Don Lemon: If Not in News on CNN, I'd Be an Activist 'Like Malcolm X'

November 18th, 2015 6:22 PM

During an interview in the Nov. 17 edition of the New York Times Magazine, Cable News Network anchor Don Lemon stated that if he wasn't a journalist, he'd probably be an activist” like Malcolm X, who was considered an advocate for the rights of blacks during the early 1960s.

The self-proclaimed “black gay” reporter made the comment after Anna Marie Cox asked him: “Do you have any idea what you would be doing if you weren’t a journalist?”

Lemon replied: “I’d probably be a writer like James Baldwin. Or I would probably be an activist. But not like Dr. [Martin Luther] King Jr., even though I admire him” as a man who advanced black civil rights using nonviolent civil disobedience based on his Christian beliefs.

Instead, “I’d probably be more of a Malcolm X,” the CNN anchor added before noting oddly: “I believe the best way to improve yourself is to improve yourself.”

Cox began the interview by stating: “You have asked some of the most memorable questions in cable news history, I would say. So what would you ask yourself?”

“I would ask: 'Why on earth would anyone want to do this job?'” Lemon responded.

“Famously, you once asked a panel on CNN about the possibility of a black hole swallowing up” Malaysia Airlines Flight 370, an international passenger flight that disappeared on March 8, 2014, while traveling from Kuala Lumpur to Beijing, China,” she indicated. “What do you think happened to the plane?”

“That was a viewer question from social media,” Lemon responded, “and it was part of a segment on preposterous conspiracy theories.”

Nevertheless, “you do seem to keep your mind open to unorthodox explanations,” Cox continued.

Lemon then stated:

I think something perfectly logical happened to the plane. But I think it’s legitimate to talk about other theories. It’s not that we’re saying it’s true.

“Let me ask you a question,” he noted. “You’ve heard of the Bermuda Triangle. Do you think people are interested in hearing about it?”

“Yes. if you did a CNN special on it, I would watch that,” the interviewer responded before Lemon said: “You just answered my question.”

The conversation then turned to politics as Cox noted: “You have a track record of upsetting people on the left. What would you say was the worst episode?”

“I don’t know,” the black anchor responded. “No one asks Jake Tapper [chief Washington correspondent and anchor of the CNN weekday news show The Lead] or Wolf Blitzer [a CNN reporter since 1990 who is now the host of the daytime program Wolf] to be the spokesperson for any particular group.”

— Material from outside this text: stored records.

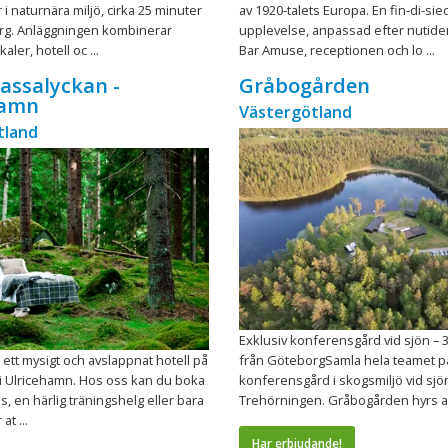
i naturnära miljö, cirka 25 minuter
av 1920-talets Europa. En fin-di-sie
rg. Anläggningen kombinerar
upplevelse, anpassad efter nutiden.
ler, hotell oc ...
Bar Amuse, receptionen och lo ...
Lassalyckan -
Gråbogården
hamn
Västergötland
tland
Exklusiv konferensgård vid sjön – 
l ett mysigt och avslappnat hotell på
från GöteborgSamla hela teamet på
i Ulricehamn. Hos oss kan du boka
konferensgård i skogsmiljö vid sjö
, en härlig träningshelg eller bara
Trehörningen. Gråbogården hyrs allt
at ...
Har erbjudande!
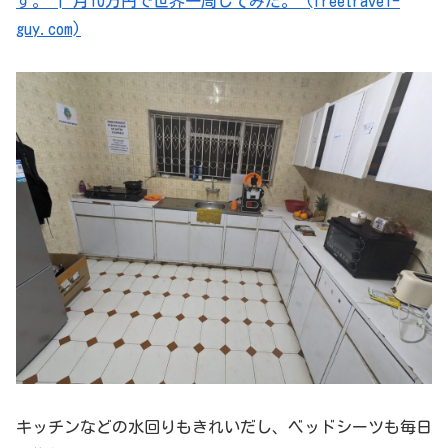
す。 | 月10万円で世界一周してみた。 (freetravel-
guy.com)
キッチンなどの水回りもきれいだし、ベッドシーツも毎日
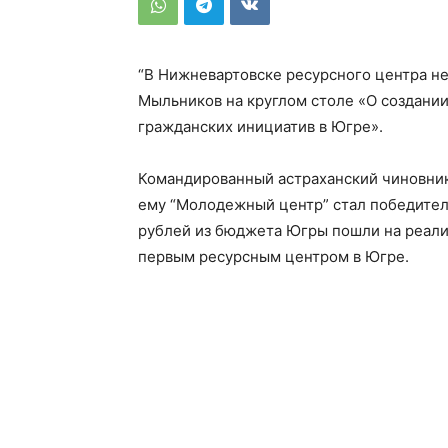
“В Нижневартовске ресурсного центра не
Мыльников на круглом столе «О создании
гражданских инициатив в Югре».
Командированный астраханский чиновник 
ему “Молодежный центр” стал победителе
рублей из бюджета Югры пошли на реали
первым ресурсным центром в Югре.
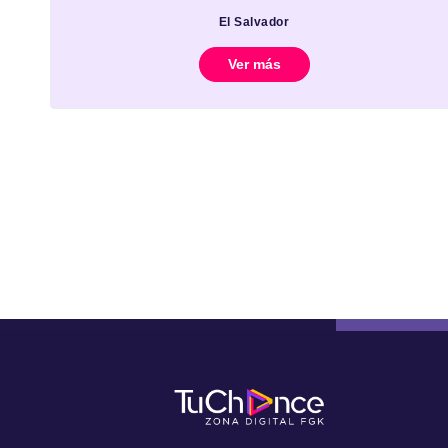
El Salvador
Ver más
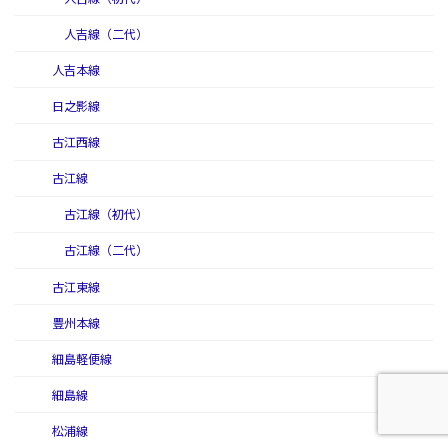
人吉線（二代）
人吉本線
日之影線
古江西線
古江線
古江線（初代）
古江線（二代）
古江東線
豊州本線
細島軽便線
細島線
松浦線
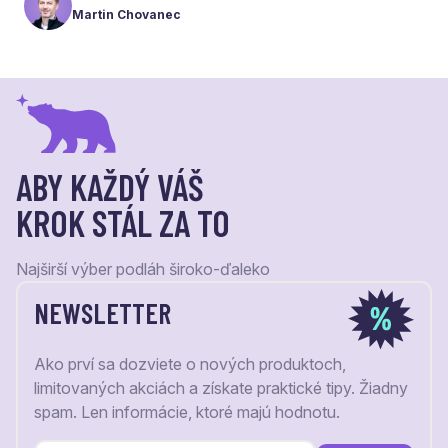
Martin Chovanec
váš krok stál za to.
ABY KAŽDÝ VÁŠ
KROK STÁL ZA TO
Najširší výber podláh široko-ďaleko
NEWSLETTER
Ako prví sa dozviete o nových produktoch,
limitovaných akciách a získate praktické tipy. Žiadny
spam. Len informácie, ktoré majú hodnotu.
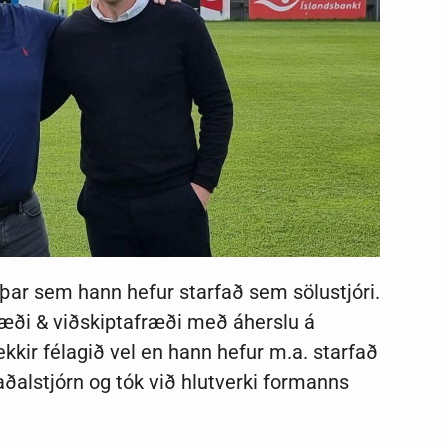
 þar sem hann hefur starfað sem sölustjóri.
ræði & viðskiptafræði með áherslu á
kkir félagið vel en hann hefur m.a. starfað
 aðalstjórn og tók við hlutverki formanns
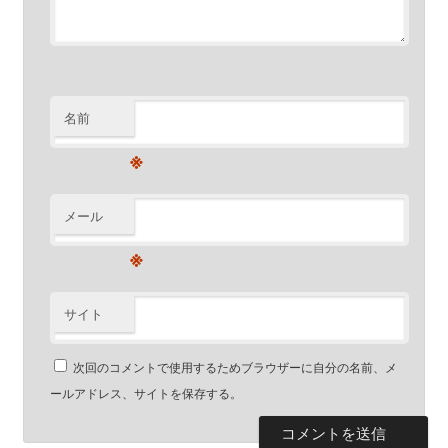
名前
※
メール
※
サイト
次回のコメントで使用するためブラウザーに自分の名前、メ
ールアドレス、サイトを保存する。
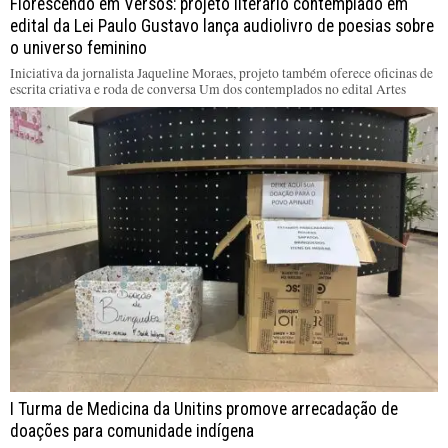
Florescendo em Versos: projeto literário contemplado em
edital da Lei Paulo Gustavo lança audiolivro de poesias sobre
o universo feminino
Iniciativa da jornalista Jaqueline Moraes, projeto também oferece oficinas de
escrita criativa e roda de conversa Um dos contemplados no edital Artes
I Turma de Medicina da Unitins promove arrecadação de
doações para comunidade indígena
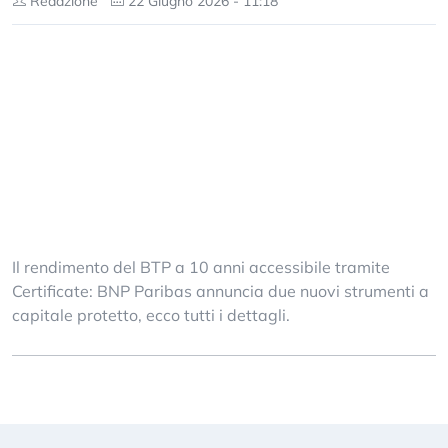
Redazione
22 Giugno 2026 - 11:18
Il rendimento del BTP a 10 anni accessibile tramite
Certificate: BNP Paribas annuncia due nuovi strumenti a
capitale protetto, ecco tutti i dettagli.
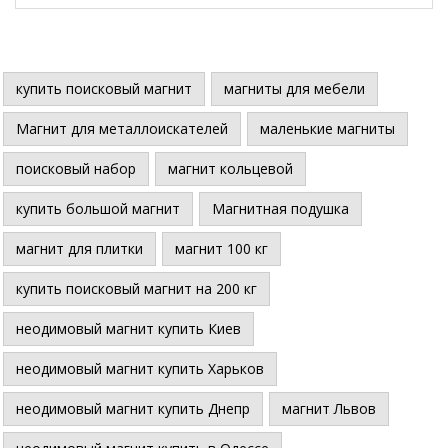
купить поисковый магнит
магниты для мебели
Магнит для металлоискателей
маленькие магниты
поисковый набор
магнит кольцевой
купить большой магнит
Магнитная подушка
магнит для плитки
магнит 100 кг
купить поисковый магнит на 200 кг
неодимовый магнит купить Киев
неодимовый магнит купить Харьков
неодимовый магнит купить Днепр
магнит Львов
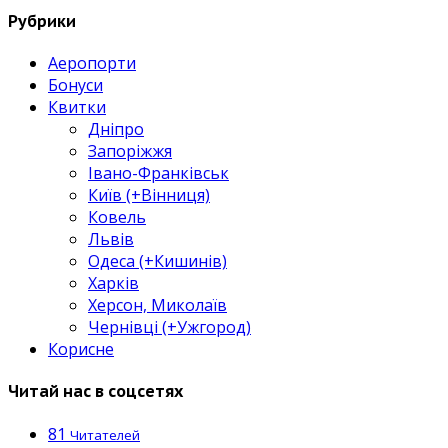
Рубрики
Аеропорти
Бонуси
Квитки
Дніпро
Запоріжжя
Івано-Франківськ
Київ (+Вінниця)
Ковель
Львів
Одеса (+Кишинів)
Харків
Херсон, Миколаїв
Чернівці (+Ужгород)
Корисне
Читай нас в соцсетях
81
Читателей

“I’m not an advocate or an activist,” Lemon asserted. “I’m a journalist.”

“The latest controversy was over your comments on the police brutality video from Spring Valley High School in South Carolina,” Cox stated. “You said you wanted to see more context."

“Did you see the whole segment?” the guest asked.

“No. I watched a clip online,” Cox replied.

Lemon stated:

If you look at the segment, I said it was horrible and that there does not seem to be any justification for what the police officer is doing. I said that I wanted more information.

“I want to know about his history, I want to know what precipitated it, I want to know what the school is like, I want to know if he’s done it before. That’s what a journalist does.

“You’ve said that liberals are actually intolerant,” the interviewer indicated. “What do you mean by that?”

“If you don’t make room for the possibility that you can be intolerant, then there is a fairly good chance that you are,” Lemon asserted.

“It doesn’t seem to me that you get offended very much,” Cox then said.

'I don’t,” Lemon responded. “Instead of being offended or defensive or whatever, I try to be curious about why that person feels that way, why someone has that particular opinion.”

He added: “I understand people being offended and hurt, but as a journalist, I gotta move beyond that. I can’t do that.”

“You seem to dislike politically correct culture, but it has raised your profile in a way,” Cox stated. “Do you think your success is in spite of or because of these controversies?”

“I am not setting out to be a provocateur,” Lemon replied. “I am setting out to inform people and to get people to think. I do think my career has been helped because part of my job is to get people to have discussions.”

“How does someone get to be as self-accepting as you?” the interviewer asked.

“What’s the alternative?” her guest responded.

“To live in constant self-doubt, which a lot of people do,” Cox stated.

Lemon concluded the interview by stating: “I don’t want to live that way.”